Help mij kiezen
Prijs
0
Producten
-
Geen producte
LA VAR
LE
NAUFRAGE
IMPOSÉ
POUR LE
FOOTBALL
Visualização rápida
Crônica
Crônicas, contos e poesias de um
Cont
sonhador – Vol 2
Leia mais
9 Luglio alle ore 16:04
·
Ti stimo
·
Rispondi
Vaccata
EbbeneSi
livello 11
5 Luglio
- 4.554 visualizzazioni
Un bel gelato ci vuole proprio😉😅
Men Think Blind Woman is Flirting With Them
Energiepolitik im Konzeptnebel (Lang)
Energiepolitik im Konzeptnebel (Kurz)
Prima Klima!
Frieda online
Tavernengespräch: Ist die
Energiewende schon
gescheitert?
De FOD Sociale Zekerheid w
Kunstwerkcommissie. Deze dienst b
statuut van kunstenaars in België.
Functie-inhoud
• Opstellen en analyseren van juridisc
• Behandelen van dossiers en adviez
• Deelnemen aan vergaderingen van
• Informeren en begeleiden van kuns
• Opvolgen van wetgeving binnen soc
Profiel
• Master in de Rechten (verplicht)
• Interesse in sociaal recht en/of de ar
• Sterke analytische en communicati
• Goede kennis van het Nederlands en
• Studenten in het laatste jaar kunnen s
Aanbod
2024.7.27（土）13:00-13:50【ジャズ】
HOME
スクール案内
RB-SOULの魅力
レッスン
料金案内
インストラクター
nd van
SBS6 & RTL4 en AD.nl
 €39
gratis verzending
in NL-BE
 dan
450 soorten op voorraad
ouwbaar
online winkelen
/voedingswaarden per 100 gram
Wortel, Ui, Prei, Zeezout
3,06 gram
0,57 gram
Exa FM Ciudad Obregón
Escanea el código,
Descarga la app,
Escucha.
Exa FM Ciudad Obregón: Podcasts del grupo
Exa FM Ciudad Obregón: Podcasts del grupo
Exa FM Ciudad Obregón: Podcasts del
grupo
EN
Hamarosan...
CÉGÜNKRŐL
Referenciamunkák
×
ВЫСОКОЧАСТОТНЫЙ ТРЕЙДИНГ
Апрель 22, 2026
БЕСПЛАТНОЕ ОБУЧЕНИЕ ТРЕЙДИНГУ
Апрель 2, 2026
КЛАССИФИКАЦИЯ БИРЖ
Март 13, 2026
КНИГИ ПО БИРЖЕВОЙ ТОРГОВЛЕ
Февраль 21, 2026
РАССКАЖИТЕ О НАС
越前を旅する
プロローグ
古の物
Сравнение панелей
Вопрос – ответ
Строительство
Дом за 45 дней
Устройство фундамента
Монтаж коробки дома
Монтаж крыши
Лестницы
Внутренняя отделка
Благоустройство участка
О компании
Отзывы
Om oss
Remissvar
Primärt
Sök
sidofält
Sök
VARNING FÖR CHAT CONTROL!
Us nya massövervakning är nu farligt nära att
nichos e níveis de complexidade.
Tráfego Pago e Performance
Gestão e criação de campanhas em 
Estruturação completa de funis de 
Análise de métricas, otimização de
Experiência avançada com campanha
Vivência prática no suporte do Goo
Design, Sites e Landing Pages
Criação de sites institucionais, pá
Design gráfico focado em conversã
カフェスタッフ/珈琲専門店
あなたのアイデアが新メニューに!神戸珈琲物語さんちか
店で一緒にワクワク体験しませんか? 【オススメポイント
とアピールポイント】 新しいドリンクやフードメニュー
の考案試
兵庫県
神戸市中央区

━━━━━━━━

Problem to solve. Transcribe the data exactly.

Result of this task.
Help mij kiezen
Prijs
0
Producten
-
Geen producte
LA VAR
LE
NAUFRAGE
IMPOSÉ
POUR LE
FOOTBALL
Visualização rápida
Crônica
Crônicas, contos e poesias de um
Cont
sonhador – Vol 2
Leia mais
9 Luglio alle ore 16:04
·
Ti stimo
·
Rispondi
Vaccata
EbbeneSi
livello 11
5 Luglio
- 4.554 visualizzazioni
Un bel gelato ci vuole proprio😉😅
Men Think Blind Woman is Flirting With Them
Energiepolitik im Konzeptnebel (Lang)
Energiepolitik im Konzeptnebel (Kurz)
Prima Klima!
Frieda online
Tavernengespräch: Ist die
Energiewende schon
gescheitert?
De FOD Sociale Zekerheid w
Kunstwerkcommissie. Deze dienst b
statuut van kunstenaars in België.
Functie-inhoud
• Opstellen en analyseren van juridisc
• Behandelen van dossiers en adviez
• Deelnemen aan vergaderingen van
• Informeren en begeleiden van kuns
• Opvolgen van wetgeving binnen soc
Profiel
• Master in de Rechten (verplicht)
• Interesse in sociaal recht en/of de ar
• Sterke analytische en communicati
• Goede kennis van het Nederlands en
• Studenten in het laatste jaar kunnen s
Aanbod
2024.7.27（土）13:00-13:50【ジャズ】
HOME
スクール案内
RB-SOULの魅力
レッスン
料金案内
インストラクター
nd van
SBS6 & RTL4 en AD.nl
 €39
gratis verzending
in NL-BE
 dan
450 soorten op voorraad
ouwbaar
online winkelen
/voedingswaarden per 100 gram
Wortel, Ui, Prei, Zeezout
3,06 gram
0,57 gram
Exa FM Ciudad Obregón
Escanea el código,
Descarga la app,
Escucha.
Exa FM Ciudad Obregón: Podcasts del grupo
Exa FM Ciudad Obregón: Podcasts del grupo
Exa FM Ciudad Obregón: Podcasts del
grupo
EN
Hamarosan...
CÉGÜNKRŐL
Referenciamunkák
×
ВЫСОКОЧАСТОТНЫЙ ТРЕЙДИНГ
Апрель 22, 2026
БЕСПЛАТНОЕ ОБУЧЕНИЕ ТРЕЙДИНГУ
Апрель 2, 2026
КЛАССИФИКАЦИЯ БИРЖ
Март 13, 2026
КНИГИ ПО БИРЖЕВОЙ ТОРГОВЛЕ
Февраль 21, 2026
РАССКАЖИТЕ О НАС
越前を旅する
プロローグ
古の物
Сравнение панелей
Вопрос – ответ
Строительство
Дом за 45 дней
Устройство фундамента
Монтаж коробки дома
Монтаж крыши
Лестницы
Внутренняя отделка
Благоустройство участка
О компании
Отзывы
Om oss
Remissvar
Primärt
Sök
sidofält
Sök
VARNING FÖR CHAT CONTROL!
Us nya massövervakning är nu farligt nära att
nichos e níveis de complexidade.
Tráfego Pago e Performance
Gestão e criação de campanhas em 
Estruturação completa de funis de 
Análise de métricas, otimização de
Experiência avançada com campanha
Vivência prática no suporte do Goo
Design, Sites e Landing Pages
Criação de sites institucionais, pá
Design gráfico focado em conversã
カフェスタッフ/珈琲専門店
あなたのアイデアが新メニューに!神戸珈琲物語さんちか
店で一緒にワクワク体験しませんか? 【オススメポイント
とアピールポイント】 新しいドリンクやフードメニュー
の考案試
兵庫県
神戸市中央区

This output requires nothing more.